Le contexte de l’affaire

En avril 2012, une société en acquiert une autre, spécialisée dans la distribution de matériel électrique et employant plus de 300 salariés répartis sur 40 agences. Suite à cette acquisition, une procédure de licenciement collectif pour motif économique est envisagée, avec consultation du comité d’entreprise, à compter du 20 décembre 2012, sur le projet de réorganisation et le contenu du PSE. Le 8 octobre 2013, dix-sept salariés sont licenciés et saisissent la juridiction prud’homale pour contester la légitimité de leur licenciement et demander le versement de diverses indemnités.

La clause litigieuse

Le PSE contient une clause subordonnant le versement d’indemnités à :

  • l’absence de contentieux collectif des instances représentatives du personnel (comité d’entreprise et CHSCT) sur la régularité de la procédure de licenciement économique et les mesures de reclassement proposées ;
  • l’absence de contentieux individuel sur le licenciement économique.
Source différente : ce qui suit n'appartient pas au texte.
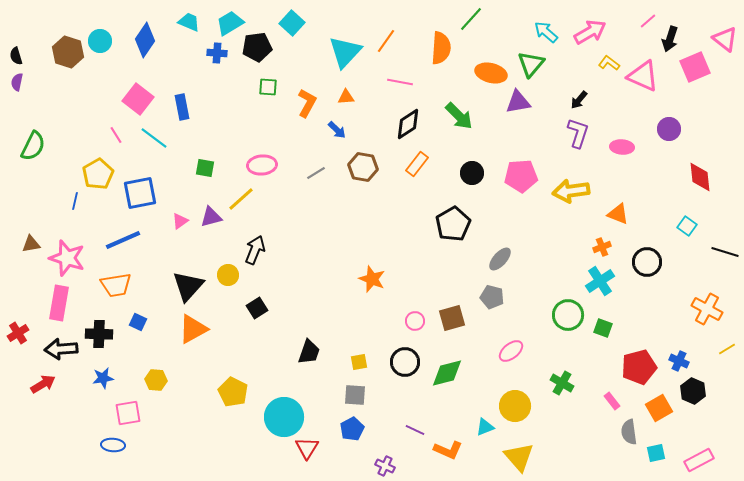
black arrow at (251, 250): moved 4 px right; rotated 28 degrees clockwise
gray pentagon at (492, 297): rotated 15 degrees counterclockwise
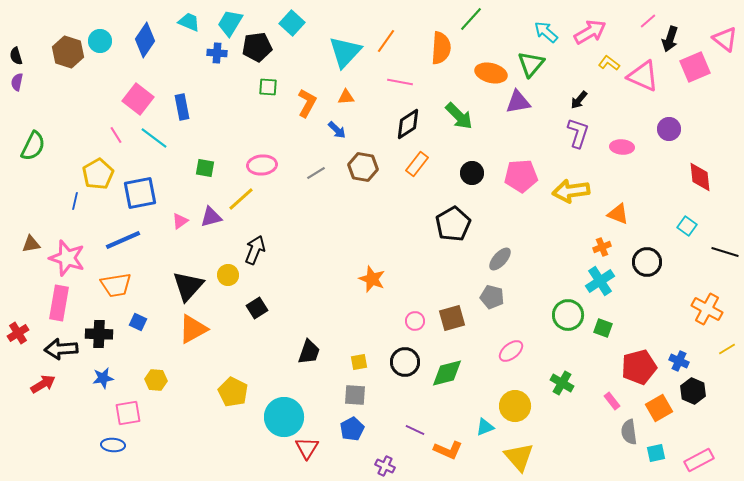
cyan trapezoid at (230, 23): rotated 28 degrees counterclockwise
La décision de la Cour de cassation

La Cour de cassation confirme l’analyse de la Cour d’appel de Toulouse qui avait estimé que cette clause du PSE portait une atteinte injustifiée et disproportionnée au droit d’agir en justice reconnu à tout salarié. Elle rappelle que, selon les articles L. 1121-1 du Code du travail et 6 § 1 de la Convention de sauvegarde des droits de l’homme et des libertés fondamentales, une clause subordonnant le bénéfice d’un droit résultant de la rupture du contrat de travail à la renonciation du salarié à contester le bien-fondé de cette rupture est nulle.

La Cour de cassation rejette également l’argument de l’employeur selon lequel les salariés n’ont subi aucun préjudice car la clause en question n’a pas été mise en œuvre : elle souligne en effet que cette clause a bien exercé sur eux une certaine pression, leur occasionnant un préjudice, certes immatériel mais réel. En conséquence, la chambre sociale confirme le versement de dommages-intérêts aux salariés concernés (soit 2 500 € pour chacun) et rappelle que l’existence d’un préjudice et l’évaluation de celui-ci relèvent du pouvoir souverain d’appréciation des juges du fond.

Les trois points clés à retenir 

  • La Cour de cassation rejette la licéité d’une clause insérée dans un plan de sauvegarde de l’emploi qui conditionne le versement des indemnités qu’il prévoit à la renonciation par les représentants du personnel et les salariés à toute action en justice.
  • Une telle clause porte une atteinte injustifiée et disproportionnée au droit d’agir en justice reconnu à tout salarié.
  • Cette clause, bien que jamais mise en œuvre, a bien exercé sur les salariés une certaine pression, leur occasionnant un préjudice, certes immatériel mais réel.